My mom told me a few months later that Henrietta would follow the kids down the block on their way to and from the local junior high a few blocks away. I had lost my dog, Petey, several years back to a truck when he ran across Winton Avenue. It was the only time he ever came to me when I called him—obedience wasn’t his strong point. I didn’t want Henrietta to end up the same way. But, my mother told me that she doesn’t go beyond the corner.
As I walked around the block, the neighbors asked me how Henrietta was doing. More people knew her than knew me, but she still laid eggs just for me. Not to mention that Vovi made all of her sweet bread exclusively with Henrietta’s eggs.
Early one Saturday morning, I woke up to a horrible scuffling under the house. I heard Henrietta scream. I jumped out of bed and ran to the back of the house. My father was already up and out the door. He saw the nasty dog from the corner neighbor scampering back to its yard leaving a trail of feathers. “Go get dressed,” he told me. I found Henrietta under the house. She was on her side and still. The dog had broken her neck. I wanted to teach that dog to cross Winton Avenue and maybe run in front of trucks. But, why? It was just being a dog. Henrietta had just been being a chicken.

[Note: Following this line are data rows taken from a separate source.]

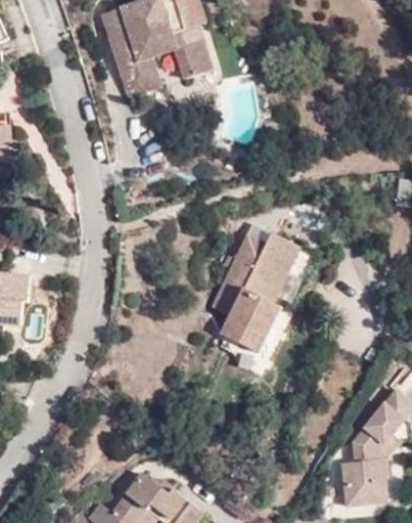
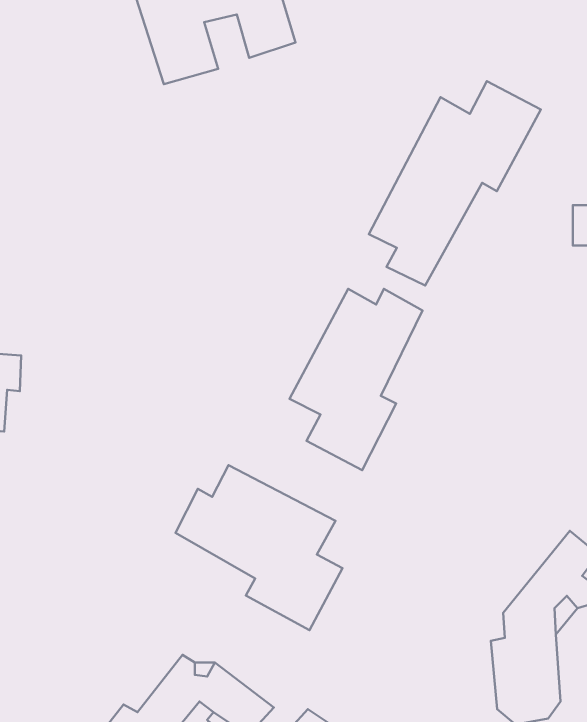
building: none -> [369,81,541,286]
building: none -> [176,465,342,630]

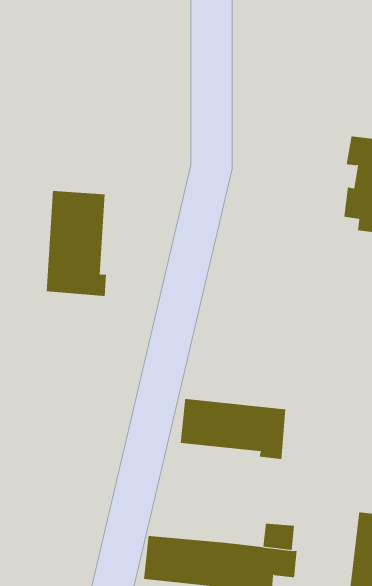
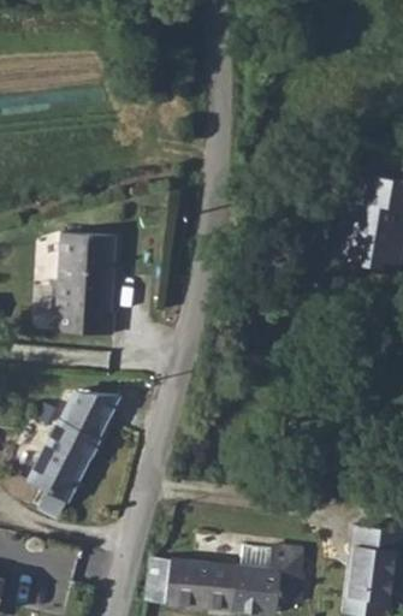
building: none -> [26,387,114,516]
building: [180,398,286,460] -> none

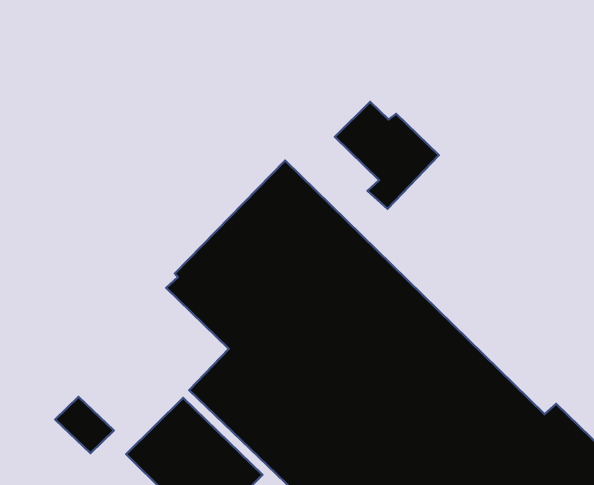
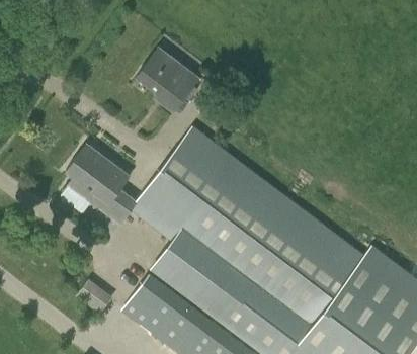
building: [335,102,439,209] -> [138,53,200,114]
building: none -> [66,144,139,226]

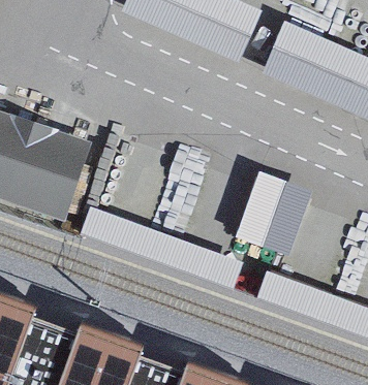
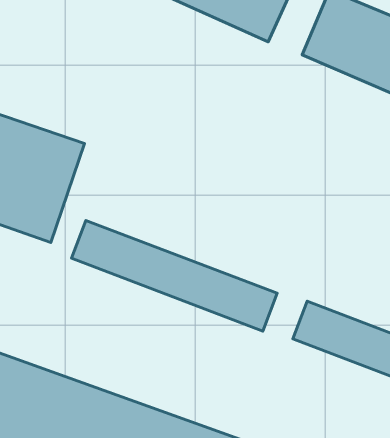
building: [234,170,311,255] -> none

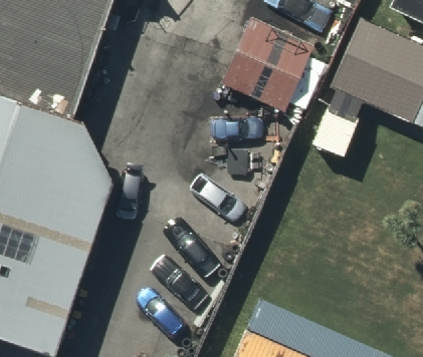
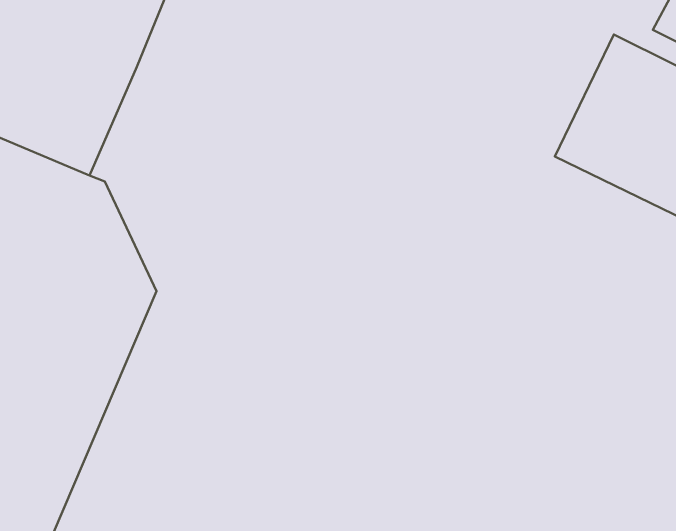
building: [220,17,325,112] -> none

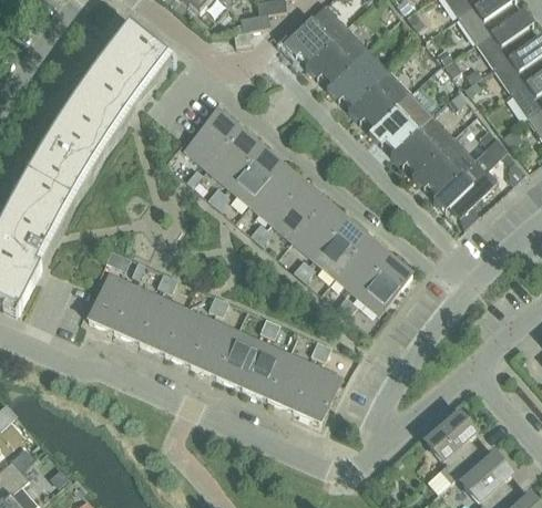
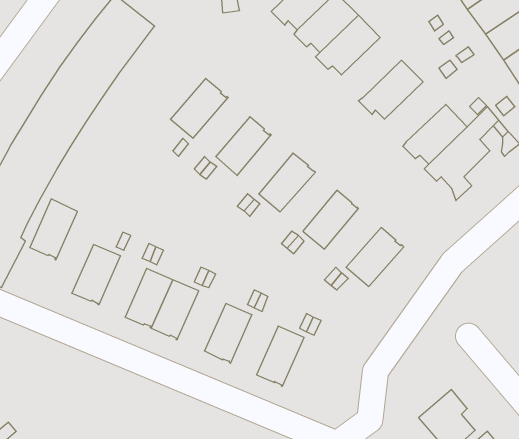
building: [346,69,409,127] -> none
building: [388,112,452,170] -> none
building: [205,127,260,185] -> none
building: [248,164,303,221] -> none
building: [290,200,346,258] -> none
building: [334,236,389,293] -> none
building: [113,282,160,342] -> [30,199,77,260]
building: [190,317,237,375] -> none
building: [242,340,288,398] -> none
building: [293,362,340,422] -> none

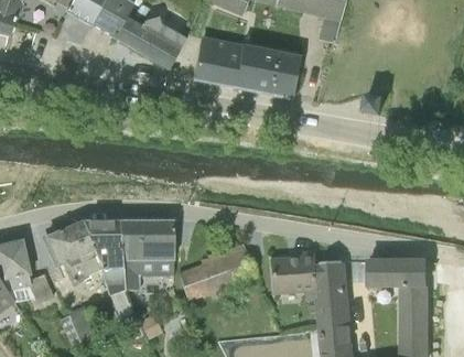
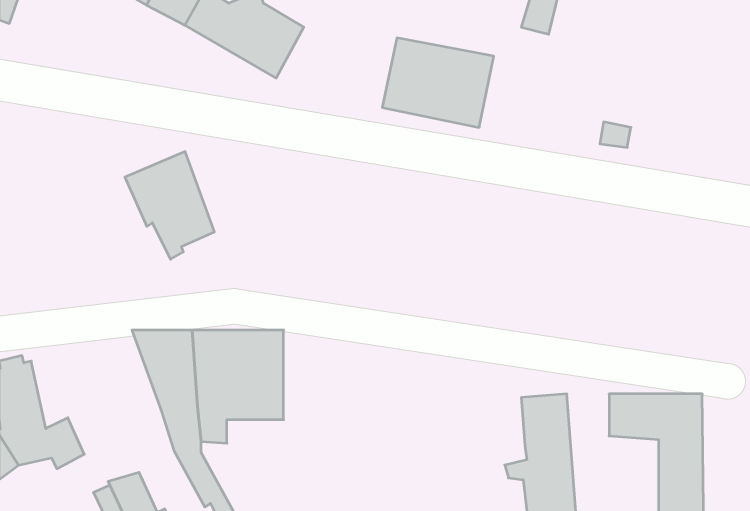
building: [193,35,241,86] -> none
building: [45,220,99,285] -> [125,152,214,259]
building: [180,249,255,300] -> none
building: [268,251,319,293] -> none

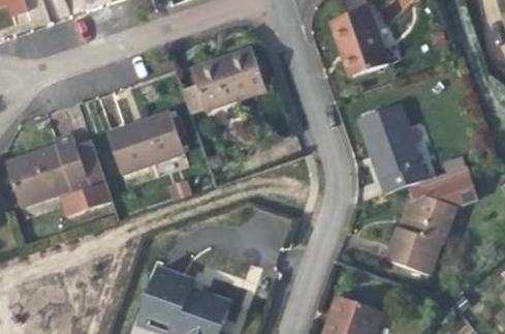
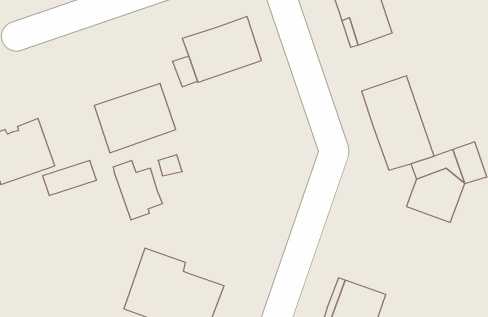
building: [55,133,101,189] -> [113,161,163,220]
building: [387,226,441,274] -> none

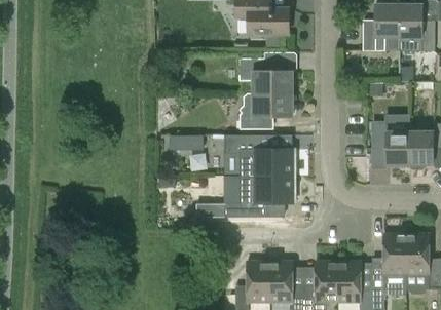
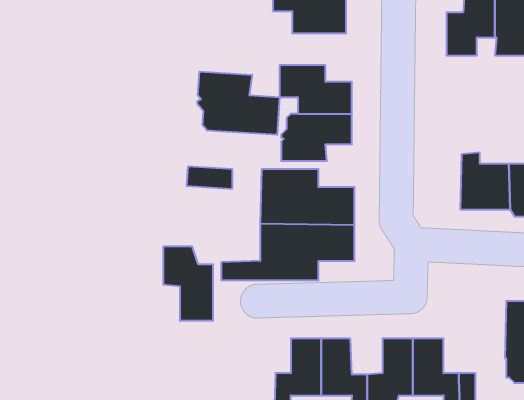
building: none -> [197,72,280,135]
building: none -> [164,246,213,321]
building: [383,233,406,275] -> none

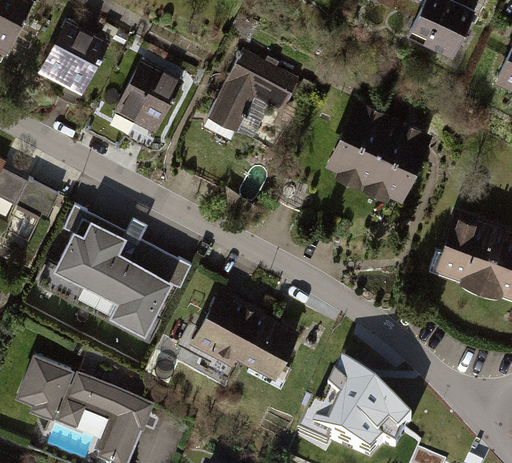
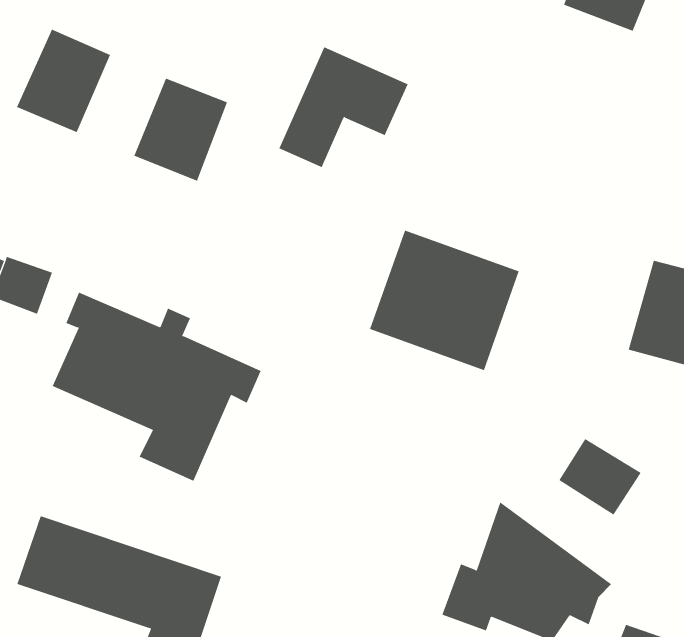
building: [327,106,429,203] -> [369,230,520,371]
building: [174,285,297,388] -> none
building: none -> [559,438,641,515]

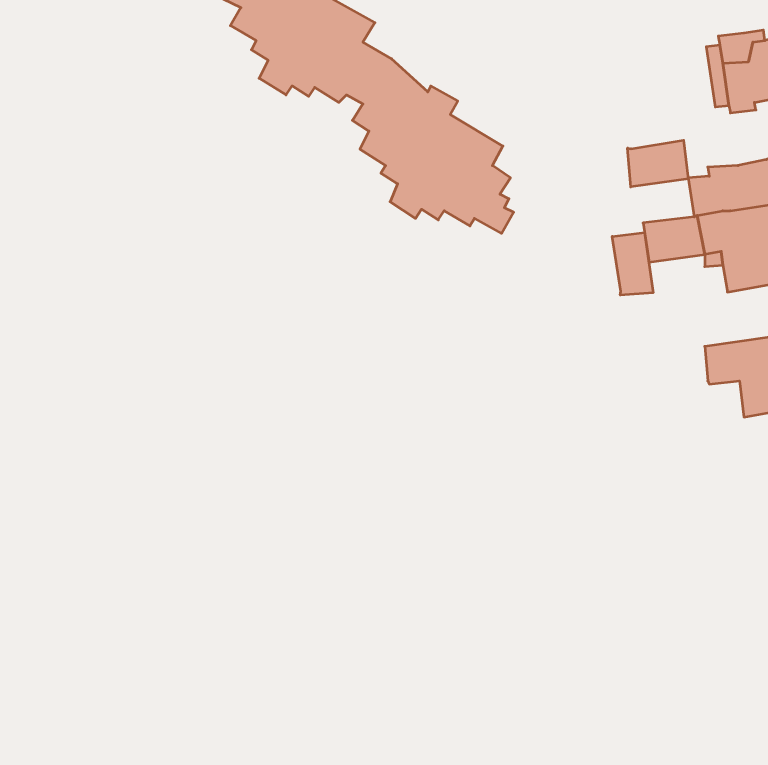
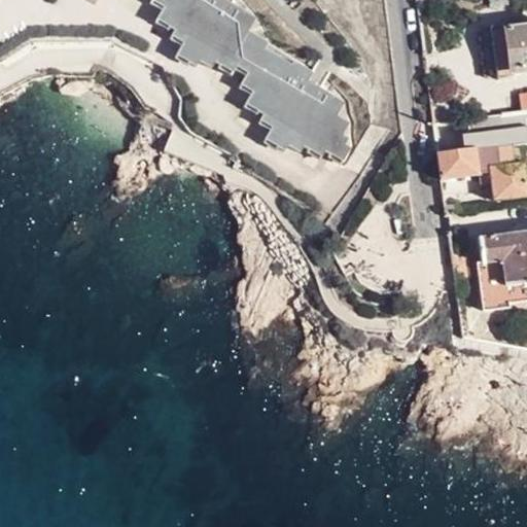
building: [628,140,688,187] -> none
building: [612,233,653,295] -> none
building: none -> [482,260,512,309]

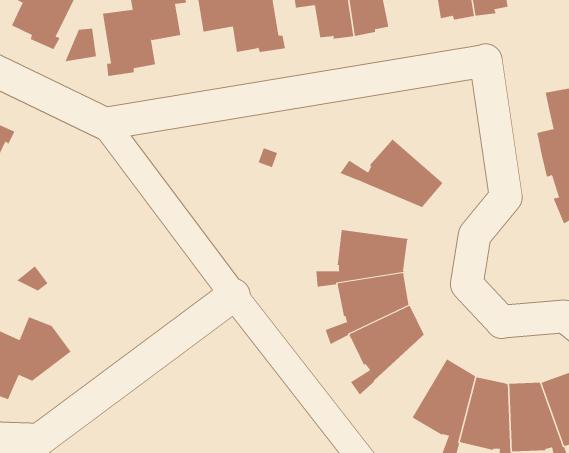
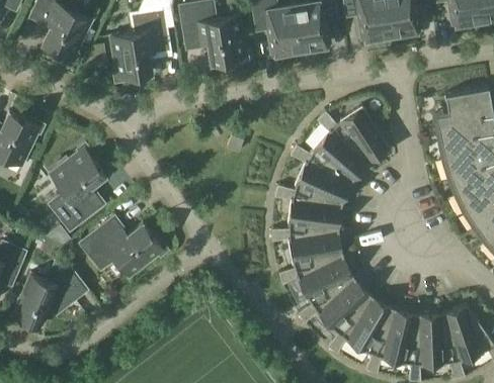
building: none -> [317,107,391,165]
building: none -> [49,145,105,231]
building: none -> [274,163,352,206]
building: none -> [80,217,168,278]
building: none -> [316,278,370,355]

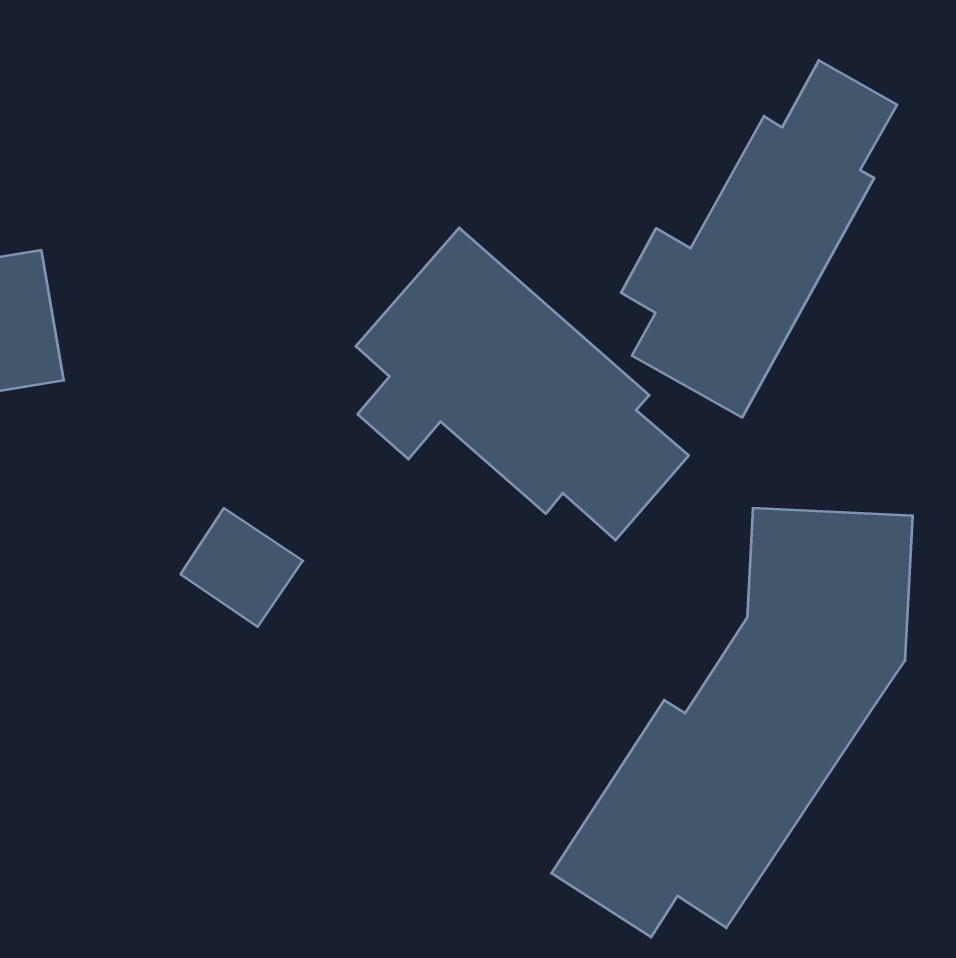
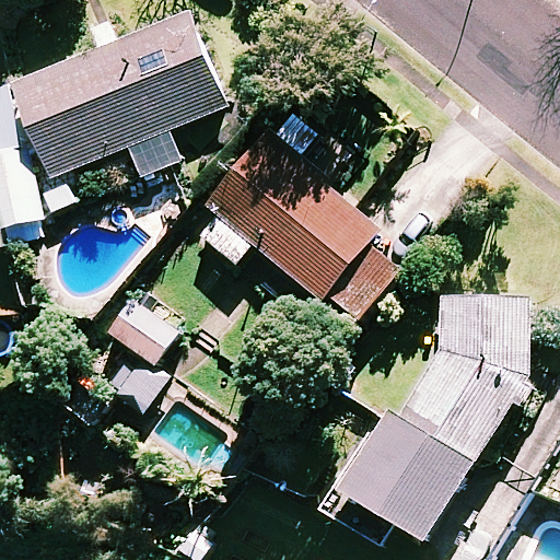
building: none -> [10,13,223,178]
building: [621,60,897,417] -> none

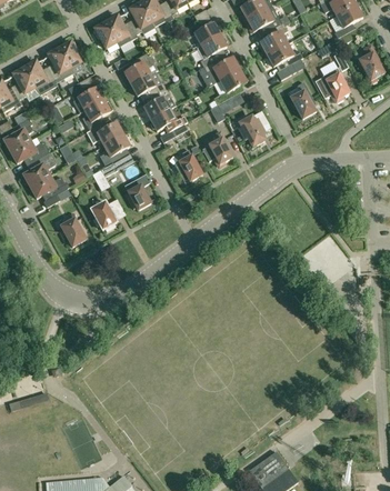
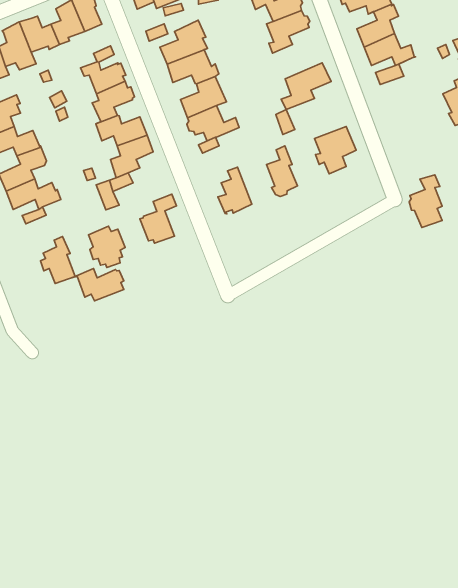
building: [202,56,238,83] -> none
building: [290,79,314,117] -> [409,175,442,228]
building: none -> [72,268,124,301]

The neighborhood mourned Henrietta for several weeks. School kids asked my mother where the big red chicken was that used to follow them. Vovi’s sweet bread was never as good again. Henrietta had lived with us for two years and three months. She was a great chicken. I took the shovel, dug a hole in the field and marked her grave with a stake. At this rate, the field was starting to look like a sub-division development filled with surveyor’s stakes. There was my rabbit’s, Henrietta’s and about a dozen salamander and lizard stakes. Of all of them, I missed Henrietta the most.